Claquete 18 de fevereiro de 2005

Newton Ramalho – colunaclaquete@gmail.com

O que está em cartaz

Enquanto se aproxima o dia da premiação do Oscar, que acontecerá dia 27 deste mês, o natalense tem a rara oportunidade de conferir alguns títulos que estarão concorrendo às estatuetas. Entre estes, estréia, esta semana, “Mar Adentro”, que concorre a Melhor Filme Estrangeiro. A outra estréia da semana é a comédia romântica “Hitch – Conselheiro Amoroso”, com Will Smith. Nas continuações, dois concorrentes a Melhor Filme, “Menina de Ouro”, dirigido e estrelado pelo ótimo Clint Eastwood, e, “O Aviador”, de Martin Scorsese, estrelado por Leonardo DiCaprio. Correndo por fora, tem “Perto Demais”, com Julia Roberts, e, Natalie Portman, que foi indicada a melhor coadjuvante. Continua, ainda, em cartaz, o polêmico “Alexandre”, de Oliver Stone, com direito a muitas batalhas e beijos, e, “Jogos Mortais”, um terror psicológico vindo do cinema independente. Para os amantes das comédias, o besteirol “Entrando Numa Fria Ainda Maior”, que tem, como maior mérito, reunir Robert de Niro, Dustin Hoffman, e, Barbra Streisand, na mesma tela. Se não viu ainda, experimente o surpreendente “Em Busca da Terra do Nunca”, drama estrelado por Johnny Depp, que vive o criador de Peter Pan. Para a gurizada, sobrou “Eliana em O Segredo dos Golfinhos”, com a apresentadora infantil Eliana. Finalmente, para o pessoal que curte um cinema de arte, o Filme de Arte do Cine Natal 1, traz a produção franco-chinesa “Balzac e a Costureirinha Chinesa”. Boa diversão!

Estréia 1: “Mar Adentro”
----
§ **Questões sobre o material**
**A)** Segundo o texto fornecido, quais atores a comédia "Entrando Numa Fria Ainda Maior" reúne na mesma tela?
**B)** Com base no texto fornecido, responda:
(i) Em que dia acontecerá a premiação do Oscar?
(ii) Quem é o personagem vivido por Johnny Depp em "Em Busca da Terra do Nunca"?
(iii) De que origem é a produção "Balzac e a Costureirinha Chinesa"?
----
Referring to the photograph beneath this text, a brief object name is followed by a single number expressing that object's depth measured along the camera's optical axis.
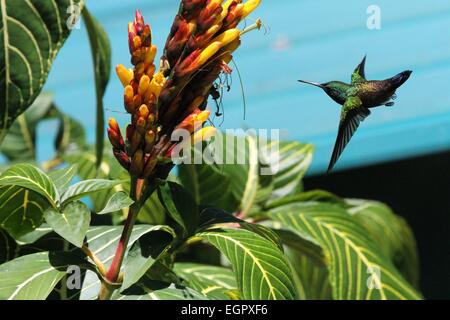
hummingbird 1.08
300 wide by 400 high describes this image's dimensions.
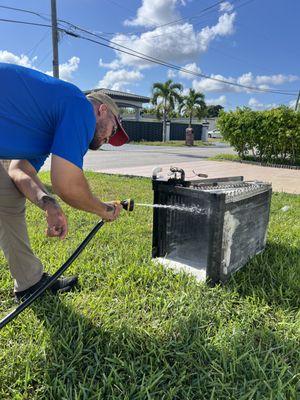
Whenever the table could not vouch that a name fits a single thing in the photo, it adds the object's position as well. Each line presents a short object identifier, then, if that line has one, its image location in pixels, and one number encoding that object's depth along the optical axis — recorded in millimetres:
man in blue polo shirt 1466
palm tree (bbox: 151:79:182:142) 27969
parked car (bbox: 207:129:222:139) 47531
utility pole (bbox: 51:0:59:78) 13938
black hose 1702
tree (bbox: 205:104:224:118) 69650
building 29031
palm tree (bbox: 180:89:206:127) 30125
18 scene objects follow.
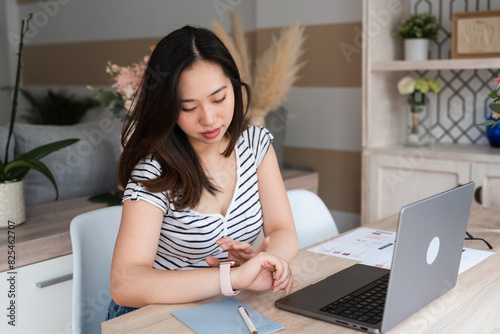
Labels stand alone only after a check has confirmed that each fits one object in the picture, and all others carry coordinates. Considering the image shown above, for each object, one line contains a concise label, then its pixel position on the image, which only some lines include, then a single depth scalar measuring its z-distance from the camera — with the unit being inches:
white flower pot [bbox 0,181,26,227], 76.2
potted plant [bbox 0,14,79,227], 76.4
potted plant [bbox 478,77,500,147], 114.5
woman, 47.4
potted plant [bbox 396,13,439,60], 116.9
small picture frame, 109.0
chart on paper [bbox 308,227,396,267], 59.3
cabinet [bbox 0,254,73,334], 71.2
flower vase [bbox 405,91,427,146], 120.1
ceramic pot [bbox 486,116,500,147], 114.4
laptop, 38.7
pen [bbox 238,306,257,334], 40.1
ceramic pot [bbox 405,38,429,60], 117.6
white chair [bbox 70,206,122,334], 59.2
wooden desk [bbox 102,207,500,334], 41.6
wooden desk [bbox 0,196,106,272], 72.1
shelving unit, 108.8
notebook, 41.3
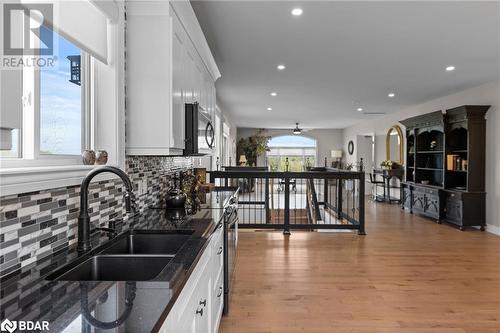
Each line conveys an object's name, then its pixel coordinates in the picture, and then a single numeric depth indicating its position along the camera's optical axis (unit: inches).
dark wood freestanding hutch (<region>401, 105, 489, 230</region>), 242.5
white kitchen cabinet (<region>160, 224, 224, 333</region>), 46.9
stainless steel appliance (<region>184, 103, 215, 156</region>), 104.1
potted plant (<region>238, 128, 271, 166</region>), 599.8
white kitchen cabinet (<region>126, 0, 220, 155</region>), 89.0
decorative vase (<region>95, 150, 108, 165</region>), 71.8
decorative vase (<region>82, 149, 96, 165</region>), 68.8
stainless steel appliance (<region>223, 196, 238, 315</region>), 108.0
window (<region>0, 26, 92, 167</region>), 55.6
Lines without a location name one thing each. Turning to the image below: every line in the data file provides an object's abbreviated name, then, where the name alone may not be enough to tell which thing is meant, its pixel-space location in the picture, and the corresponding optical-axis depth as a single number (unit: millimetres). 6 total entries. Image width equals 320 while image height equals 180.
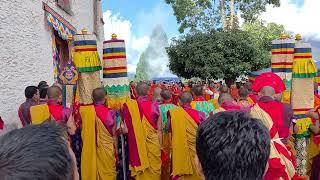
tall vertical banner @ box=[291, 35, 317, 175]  6383
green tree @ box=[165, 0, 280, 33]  29756
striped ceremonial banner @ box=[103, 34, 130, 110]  6258
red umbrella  4824
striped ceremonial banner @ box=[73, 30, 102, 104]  5953
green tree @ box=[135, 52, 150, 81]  92519
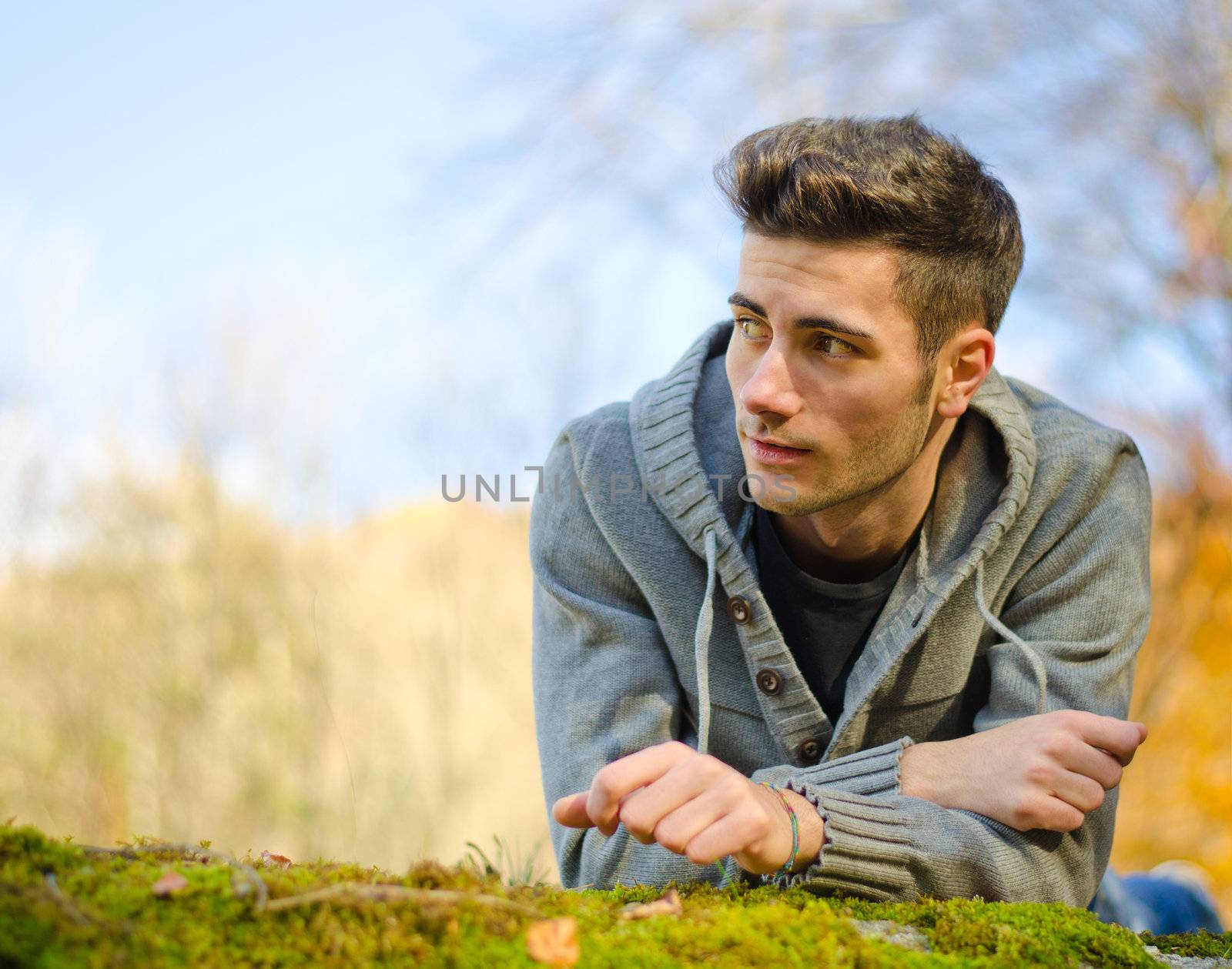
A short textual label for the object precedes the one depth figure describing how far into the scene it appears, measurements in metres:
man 2.10
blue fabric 2.67
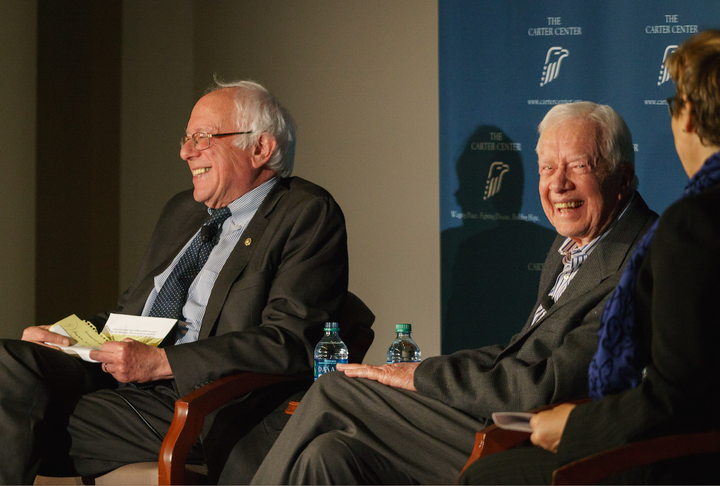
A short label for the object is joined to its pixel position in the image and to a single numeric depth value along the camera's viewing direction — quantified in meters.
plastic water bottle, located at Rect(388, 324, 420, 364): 6.58
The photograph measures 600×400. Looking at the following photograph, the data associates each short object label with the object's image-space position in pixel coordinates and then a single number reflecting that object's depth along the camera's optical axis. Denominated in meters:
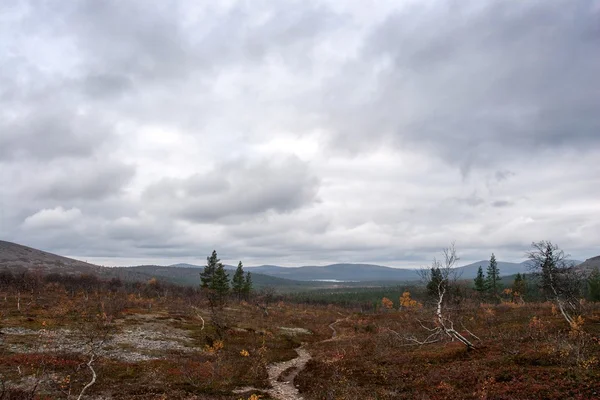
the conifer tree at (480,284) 121.19
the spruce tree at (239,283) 142.25
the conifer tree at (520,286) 117.40
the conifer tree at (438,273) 37.29
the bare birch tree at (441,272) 32.94
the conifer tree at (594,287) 95.62
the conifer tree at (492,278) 126.63
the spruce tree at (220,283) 119.75
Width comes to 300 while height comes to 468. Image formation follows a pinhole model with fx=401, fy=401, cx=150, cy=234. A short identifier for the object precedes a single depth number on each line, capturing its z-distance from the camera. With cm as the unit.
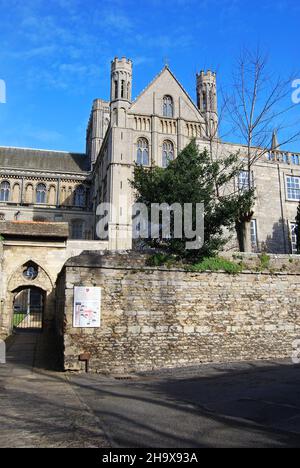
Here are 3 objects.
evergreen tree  1493
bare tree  1770
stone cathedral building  2155
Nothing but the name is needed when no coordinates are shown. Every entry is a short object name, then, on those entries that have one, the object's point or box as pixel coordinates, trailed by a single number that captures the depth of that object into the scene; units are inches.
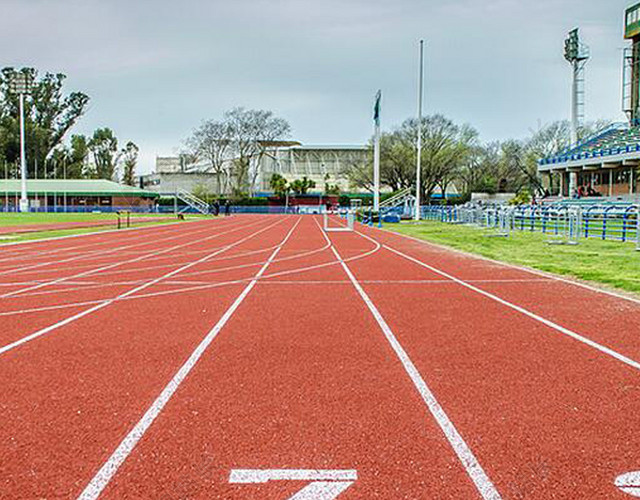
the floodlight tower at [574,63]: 2362.2
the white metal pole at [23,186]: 2378.2
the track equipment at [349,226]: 1257.0
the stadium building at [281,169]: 4013.3
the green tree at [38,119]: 3555.6
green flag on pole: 1577.1
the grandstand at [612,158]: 1830.5
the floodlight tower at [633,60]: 2191.2
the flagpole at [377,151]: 1582.6
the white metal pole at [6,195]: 2854.8
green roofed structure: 2913.4
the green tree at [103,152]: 4288.9
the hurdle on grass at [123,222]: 1433.2
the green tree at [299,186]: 3651.6
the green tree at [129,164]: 4419.3
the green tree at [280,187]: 3484.3
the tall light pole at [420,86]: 1569.9
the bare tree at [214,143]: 3176.7
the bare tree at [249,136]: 3117.6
----
§ **Respostas por questão**
**A)** Robert de Niro, Dustin Hoffman e Barbra Streisand.

**B)**
(i) No dia 27 deste mês.
(ii) O criador de Peter Pan.
(iii) É uma produção franco-chinesa.